Editors do not prepare manuscripts in isolation, however: they liaise, or negotiate, with authors and publishers to correct and finalise content, and with numerous other stakeholders such as typesetters, proofreaders and printers during production and final printing. The process leading up to and including printing is therefore ‘an exercise in communal responsibility’ (McKitterick 2003, 117)—it is a shared, collaborative experience in which all stakeholders, not only editors, are accountable not just for the page but for the final printed product.
Stakeholders such as authors, editors and printers typically refer to style guides for instruction on editorial style . Style guides outline the rules pertaining to grammar, punctuation, spelling, hyphenation, capitalisation and italicisation, for example; explain the parts of a book, such as the preliminaries, headings, body text and end matter, their typography and typesetting; and include proofreading (also called proof-correction) symbols that are used to mark authorial and editorial corrections , either interlineally or in margins, on manuscript and typeset page proofs to be incorporated by typesetters. Such mark-up represents the communication channel, or metalanguage, necessary for these stakeholders to share the same working space, regardless of where or in what manner they complete their individual daily tasks. Editorial practice embodies all such work.

> WORK TO COMPLETE:
In the passage on editorial practice, what is another name for proofreading symbols? The items after the passage on editorial practice are separate material and unrelated to it.

> GIVEN DATA:
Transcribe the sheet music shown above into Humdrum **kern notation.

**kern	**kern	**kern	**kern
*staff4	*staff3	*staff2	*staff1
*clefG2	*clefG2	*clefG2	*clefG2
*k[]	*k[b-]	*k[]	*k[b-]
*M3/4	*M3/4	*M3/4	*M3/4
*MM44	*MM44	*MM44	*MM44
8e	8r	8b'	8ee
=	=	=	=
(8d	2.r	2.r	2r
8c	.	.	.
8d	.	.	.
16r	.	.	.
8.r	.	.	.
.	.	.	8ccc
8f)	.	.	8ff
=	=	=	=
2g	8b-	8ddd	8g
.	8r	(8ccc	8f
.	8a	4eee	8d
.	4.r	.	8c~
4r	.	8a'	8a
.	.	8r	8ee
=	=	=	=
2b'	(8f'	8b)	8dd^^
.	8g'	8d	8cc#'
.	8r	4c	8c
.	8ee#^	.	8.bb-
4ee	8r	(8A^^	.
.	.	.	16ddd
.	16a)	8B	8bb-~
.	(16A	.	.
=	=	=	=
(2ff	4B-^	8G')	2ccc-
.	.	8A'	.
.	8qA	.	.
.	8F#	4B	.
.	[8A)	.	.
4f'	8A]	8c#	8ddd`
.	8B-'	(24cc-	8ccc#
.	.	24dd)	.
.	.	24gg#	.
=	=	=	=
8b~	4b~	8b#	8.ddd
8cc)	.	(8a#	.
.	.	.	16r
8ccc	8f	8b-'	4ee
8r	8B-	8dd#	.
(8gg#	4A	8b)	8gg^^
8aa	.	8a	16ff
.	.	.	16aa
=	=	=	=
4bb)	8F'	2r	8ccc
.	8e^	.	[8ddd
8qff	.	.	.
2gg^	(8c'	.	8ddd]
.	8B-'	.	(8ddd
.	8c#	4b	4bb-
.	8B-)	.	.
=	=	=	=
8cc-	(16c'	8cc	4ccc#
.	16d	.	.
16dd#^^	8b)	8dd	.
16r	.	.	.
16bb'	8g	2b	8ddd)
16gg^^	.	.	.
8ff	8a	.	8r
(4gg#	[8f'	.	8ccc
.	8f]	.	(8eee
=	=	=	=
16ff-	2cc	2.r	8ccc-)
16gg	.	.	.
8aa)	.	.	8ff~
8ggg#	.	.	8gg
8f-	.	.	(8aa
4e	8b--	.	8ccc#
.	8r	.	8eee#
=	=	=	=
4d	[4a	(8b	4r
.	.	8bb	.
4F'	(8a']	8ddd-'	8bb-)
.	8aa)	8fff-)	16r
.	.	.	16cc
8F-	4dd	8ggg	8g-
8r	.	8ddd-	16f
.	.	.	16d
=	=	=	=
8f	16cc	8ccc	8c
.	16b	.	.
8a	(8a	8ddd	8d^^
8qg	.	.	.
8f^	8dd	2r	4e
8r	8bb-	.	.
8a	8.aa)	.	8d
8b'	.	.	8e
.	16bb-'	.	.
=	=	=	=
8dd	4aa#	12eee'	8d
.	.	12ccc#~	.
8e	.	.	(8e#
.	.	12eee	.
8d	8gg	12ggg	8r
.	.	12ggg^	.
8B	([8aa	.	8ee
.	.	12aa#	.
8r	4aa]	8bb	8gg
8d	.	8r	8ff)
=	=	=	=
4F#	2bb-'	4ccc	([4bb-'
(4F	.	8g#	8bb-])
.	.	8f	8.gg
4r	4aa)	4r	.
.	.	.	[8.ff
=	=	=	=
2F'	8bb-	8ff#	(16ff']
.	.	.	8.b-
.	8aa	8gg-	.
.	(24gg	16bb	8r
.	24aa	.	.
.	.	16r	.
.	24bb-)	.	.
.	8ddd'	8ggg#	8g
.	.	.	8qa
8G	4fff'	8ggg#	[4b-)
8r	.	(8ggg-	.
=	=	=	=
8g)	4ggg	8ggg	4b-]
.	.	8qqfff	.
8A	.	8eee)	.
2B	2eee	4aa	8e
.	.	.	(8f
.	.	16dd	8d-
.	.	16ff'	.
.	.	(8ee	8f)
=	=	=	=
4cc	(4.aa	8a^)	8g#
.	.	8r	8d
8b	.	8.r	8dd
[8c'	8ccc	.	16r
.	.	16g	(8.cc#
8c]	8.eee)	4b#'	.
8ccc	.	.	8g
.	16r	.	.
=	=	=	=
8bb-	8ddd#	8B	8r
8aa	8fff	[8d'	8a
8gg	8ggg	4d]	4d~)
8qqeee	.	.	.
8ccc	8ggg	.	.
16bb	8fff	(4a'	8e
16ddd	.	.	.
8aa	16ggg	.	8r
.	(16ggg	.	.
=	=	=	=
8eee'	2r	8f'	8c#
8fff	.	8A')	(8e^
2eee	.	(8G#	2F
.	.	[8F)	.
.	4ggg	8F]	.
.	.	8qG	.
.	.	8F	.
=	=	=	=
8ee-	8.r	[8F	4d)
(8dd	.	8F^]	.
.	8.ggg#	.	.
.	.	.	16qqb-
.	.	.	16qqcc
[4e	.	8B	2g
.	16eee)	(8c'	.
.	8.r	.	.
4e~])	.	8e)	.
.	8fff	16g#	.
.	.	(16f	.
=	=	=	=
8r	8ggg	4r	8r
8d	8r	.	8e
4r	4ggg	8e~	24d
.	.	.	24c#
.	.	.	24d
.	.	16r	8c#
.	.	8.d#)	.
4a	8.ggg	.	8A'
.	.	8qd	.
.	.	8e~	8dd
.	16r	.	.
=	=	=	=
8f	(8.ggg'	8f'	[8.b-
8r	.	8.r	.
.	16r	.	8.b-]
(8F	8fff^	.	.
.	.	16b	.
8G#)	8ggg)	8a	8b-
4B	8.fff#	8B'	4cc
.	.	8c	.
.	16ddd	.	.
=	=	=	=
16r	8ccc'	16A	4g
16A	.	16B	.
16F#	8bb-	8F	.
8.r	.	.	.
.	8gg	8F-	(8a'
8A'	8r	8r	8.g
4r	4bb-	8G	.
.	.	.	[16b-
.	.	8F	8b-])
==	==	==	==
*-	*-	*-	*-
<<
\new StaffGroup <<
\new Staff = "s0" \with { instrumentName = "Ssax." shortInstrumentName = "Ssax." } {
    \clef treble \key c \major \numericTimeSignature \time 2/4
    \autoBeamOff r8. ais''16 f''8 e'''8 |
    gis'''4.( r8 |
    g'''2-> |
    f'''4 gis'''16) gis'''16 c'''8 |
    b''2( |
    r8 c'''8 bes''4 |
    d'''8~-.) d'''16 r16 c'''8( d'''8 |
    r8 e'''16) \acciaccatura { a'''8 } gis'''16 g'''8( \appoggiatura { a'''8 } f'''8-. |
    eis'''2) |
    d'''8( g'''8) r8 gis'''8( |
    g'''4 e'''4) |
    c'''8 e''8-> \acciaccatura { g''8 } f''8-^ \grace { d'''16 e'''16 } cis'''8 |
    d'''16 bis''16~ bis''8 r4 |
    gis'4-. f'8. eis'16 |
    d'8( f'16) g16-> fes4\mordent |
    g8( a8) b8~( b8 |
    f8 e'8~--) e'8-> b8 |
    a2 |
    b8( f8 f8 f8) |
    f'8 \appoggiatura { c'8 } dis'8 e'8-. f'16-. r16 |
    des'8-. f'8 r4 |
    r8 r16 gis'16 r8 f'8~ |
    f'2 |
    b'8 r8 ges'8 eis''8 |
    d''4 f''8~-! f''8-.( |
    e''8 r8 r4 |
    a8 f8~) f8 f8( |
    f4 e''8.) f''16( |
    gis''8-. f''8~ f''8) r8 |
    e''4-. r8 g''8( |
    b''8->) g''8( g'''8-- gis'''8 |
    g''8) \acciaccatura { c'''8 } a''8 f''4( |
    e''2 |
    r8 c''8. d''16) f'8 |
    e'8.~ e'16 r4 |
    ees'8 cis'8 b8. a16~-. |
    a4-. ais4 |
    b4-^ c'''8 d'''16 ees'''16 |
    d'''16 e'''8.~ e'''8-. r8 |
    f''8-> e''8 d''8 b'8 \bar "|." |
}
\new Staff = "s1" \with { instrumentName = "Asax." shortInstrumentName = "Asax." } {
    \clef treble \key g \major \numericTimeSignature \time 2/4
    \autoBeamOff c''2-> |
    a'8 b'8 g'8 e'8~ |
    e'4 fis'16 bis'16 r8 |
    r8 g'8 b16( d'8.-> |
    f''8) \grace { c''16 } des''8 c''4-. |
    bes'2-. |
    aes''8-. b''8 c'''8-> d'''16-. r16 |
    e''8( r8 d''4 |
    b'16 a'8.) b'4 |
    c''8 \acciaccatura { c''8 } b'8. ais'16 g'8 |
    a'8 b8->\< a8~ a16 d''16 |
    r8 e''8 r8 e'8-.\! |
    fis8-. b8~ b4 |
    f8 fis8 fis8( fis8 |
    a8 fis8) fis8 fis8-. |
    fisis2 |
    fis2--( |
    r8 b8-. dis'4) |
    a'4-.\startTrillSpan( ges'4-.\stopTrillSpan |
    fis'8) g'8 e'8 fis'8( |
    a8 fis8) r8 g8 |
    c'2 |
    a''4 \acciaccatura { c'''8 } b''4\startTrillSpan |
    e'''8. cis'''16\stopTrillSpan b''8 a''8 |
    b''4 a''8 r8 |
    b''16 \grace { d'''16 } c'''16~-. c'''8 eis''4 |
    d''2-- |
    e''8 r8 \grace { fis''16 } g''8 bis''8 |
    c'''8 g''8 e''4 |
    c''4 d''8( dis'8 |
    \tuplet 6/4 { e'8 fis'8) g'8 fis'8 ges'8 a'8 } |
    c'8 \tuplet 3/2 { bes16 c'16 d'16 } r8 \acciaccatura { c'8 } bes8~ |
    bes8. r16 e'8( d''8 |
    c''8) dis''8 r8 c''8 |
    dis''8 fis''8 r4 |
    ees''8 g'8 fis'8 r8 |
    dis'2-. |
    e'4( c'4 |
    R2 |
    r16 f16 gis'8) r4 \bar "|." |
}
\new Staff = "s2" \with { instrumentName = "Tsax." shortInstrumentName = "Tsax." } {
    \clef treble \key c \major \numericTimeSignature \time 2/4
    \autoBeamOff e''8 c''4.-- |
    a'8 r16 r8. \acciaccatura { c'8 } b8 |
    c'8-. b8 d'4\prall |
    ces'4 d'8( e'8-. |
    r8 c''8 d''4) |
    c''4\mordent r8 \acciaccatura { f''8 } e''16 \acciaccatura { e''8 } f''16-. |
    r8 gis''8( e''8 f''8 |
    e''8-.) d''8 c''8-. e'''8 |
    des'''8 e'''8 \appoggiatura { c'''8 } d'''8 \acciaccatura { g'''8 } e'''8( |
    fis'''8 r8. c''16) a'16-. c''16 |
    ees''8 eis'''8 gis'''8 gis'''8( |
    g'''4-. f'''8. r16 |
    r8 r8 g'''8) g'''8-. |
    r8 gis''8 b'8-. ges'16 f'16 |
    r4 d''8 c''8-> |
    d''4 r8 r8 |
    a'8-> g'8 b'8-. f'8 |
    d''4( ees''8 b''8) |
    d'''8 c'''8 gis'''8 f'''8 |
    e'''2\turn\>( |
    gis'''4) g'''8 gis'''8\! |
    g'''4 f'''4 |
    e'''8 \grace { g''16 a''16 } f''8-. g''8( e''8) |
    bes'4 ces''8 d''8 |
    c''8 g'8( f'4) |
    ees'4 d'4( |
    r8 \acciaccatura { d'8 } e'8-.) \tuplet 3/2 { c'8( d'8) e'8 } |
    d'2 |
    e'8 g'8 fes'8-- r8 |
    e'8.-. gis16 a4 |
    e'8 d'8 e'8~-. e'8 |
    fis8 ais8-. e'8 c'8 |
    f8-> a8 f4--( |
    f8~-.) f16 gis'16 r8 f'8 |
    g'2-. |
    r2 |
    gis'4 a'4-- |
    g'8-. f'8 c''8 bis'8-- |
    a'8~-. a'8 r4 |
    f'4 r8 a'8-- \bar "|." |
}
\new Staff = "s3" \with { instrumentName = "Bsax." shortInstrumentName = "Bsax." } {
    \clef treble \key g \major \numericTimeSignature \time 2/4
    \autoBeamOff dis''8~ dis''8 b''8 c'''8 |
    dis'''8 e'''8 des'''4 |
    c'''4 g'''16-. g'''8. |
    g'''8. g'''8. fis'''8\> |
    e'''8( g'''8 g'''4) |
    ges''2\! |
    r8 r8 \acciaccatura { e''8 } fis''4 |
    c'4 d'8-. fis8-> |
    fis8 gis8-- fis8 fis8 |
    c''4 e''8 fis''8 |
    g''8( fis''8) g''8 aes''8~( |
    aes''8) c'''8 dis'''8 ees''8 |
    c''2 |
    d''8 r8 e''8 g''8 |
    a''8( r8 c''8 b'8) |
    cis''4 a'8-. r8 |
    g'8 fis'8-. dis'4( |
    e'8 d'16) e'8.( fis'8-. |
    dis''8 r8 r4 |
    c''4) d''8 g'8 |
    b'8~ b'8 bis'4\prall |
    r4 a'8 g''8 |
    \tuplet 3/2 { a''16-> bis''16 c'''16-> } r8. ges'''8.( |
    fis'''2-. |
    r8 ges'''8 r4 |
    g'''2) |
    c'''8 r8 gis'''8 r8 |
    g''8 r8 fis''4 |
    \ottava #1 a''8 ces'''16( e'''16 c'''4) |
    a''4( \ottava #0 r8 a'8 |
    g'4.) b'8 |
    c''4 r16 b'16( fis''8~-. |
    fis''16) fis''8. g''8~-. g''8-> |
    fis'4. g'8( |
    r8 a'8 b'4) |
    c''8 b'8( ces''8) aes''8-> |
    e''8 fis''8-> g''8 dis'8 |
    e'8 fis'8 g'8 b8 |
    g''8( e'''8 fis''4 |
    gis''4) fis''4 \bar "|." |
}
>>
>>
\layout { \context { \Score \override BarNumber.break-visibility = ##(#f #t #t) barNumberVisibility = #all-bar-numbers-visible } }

> THE OUTPUT:
Proof-correction symbols.